In the state of Kansas, judges can issue what is known as protection from abuse (PFA) orders. Commonly known as a restraining order or an order of protection, PFA orders are designed to protect against "abuse," which is defined under Kansas Statutes §60-3102 as the attempt to intentionally or recklessly cause bodily injury, cause another to have fear of imminent bodily injury, and/or engage in sexual activities with a minor under 16-years-of-age who is not the offender's spouse. There are also orders for protection from stalking, which falls under the state's Protection from Stalking Act.
Although the above are the three main types of PFA order, it is important to also consider what is known as a mutual order of protection. These are granted in cases where one side seeks a PFA and the other party submits a counter-petition stating that they too have been victimized by abuse. This can be granted after a hearing where both parties present evidence, but only if the judge believes that both parties were primary causes of the aggression instead of only acting out of self-defense. In some cases, a mutual PFA order can be obtained when both parties mutually agree to it without a hearing.
As explained above, the PFA order is designed to limit any further abuse. For example, a PFA order can restrict the alleged abuser from no longer abusing, molesting or interfering with the alleged victim and their child(ren). It can also order the alleged abuser to leave their home, not cancel any utility service, and give up the possession of the home to the victim. If this is not the order, the defendant may also be required to find the alleged victim alternate housing. In cases where children are involved, the PFA order can help to establish and enforce temporary arrangements of custody and visitation rights, as well as child and spousal support.
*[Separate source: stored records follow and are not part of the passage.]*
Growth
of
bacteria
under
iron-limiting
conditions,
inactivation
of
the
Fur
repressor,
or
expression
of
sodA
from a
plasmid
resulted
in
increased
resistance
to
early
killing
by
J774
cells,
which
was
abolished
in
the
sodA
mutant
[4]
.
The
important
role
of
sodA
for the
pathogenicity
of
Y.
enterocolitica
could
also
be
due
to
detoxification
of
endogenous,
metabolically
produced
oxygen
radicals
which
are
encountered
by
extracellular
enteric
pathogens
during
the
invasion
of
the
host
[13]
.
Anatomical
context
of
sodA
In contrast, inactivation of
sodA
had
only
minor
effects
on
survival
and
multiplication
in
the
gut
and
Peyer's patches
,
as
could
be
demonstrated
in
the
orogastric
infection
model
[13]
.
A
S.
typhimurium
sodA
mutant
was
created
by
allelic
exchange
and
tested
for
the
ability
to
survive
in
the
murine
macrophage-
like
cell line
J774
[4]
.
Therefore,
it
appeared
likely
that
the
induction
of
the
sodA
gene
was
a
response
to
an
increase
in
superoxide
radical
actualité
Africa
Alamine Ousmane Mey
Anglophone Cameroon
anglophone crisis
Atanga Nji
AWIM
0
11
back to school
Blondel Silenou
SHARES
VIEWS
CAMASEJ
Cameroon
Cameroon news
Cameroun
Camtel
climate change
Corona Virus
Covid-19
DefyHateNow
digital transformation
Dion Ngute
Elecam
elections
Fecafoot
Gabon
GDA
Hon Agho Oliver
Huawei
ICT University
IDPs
There are serious consequences for situations where the PFA order is violated. Per Kansas Statutes §60-3107, should the defendant violate the terms of the PFA order restraining him or her from the abuse, molestation or interference with the plaintiff, it could be considered assault or battery under the law. If the defendant was excluded from their residents or household, and they violate this term, it could be considered criminal trespass. Additionally, violations of the initial PFA order can result in an extension of the original order, up to a possible lifetime restriction. These are serious criminal charges which can carry harsh penalties, especially if they are charged in tandem with domestic violence.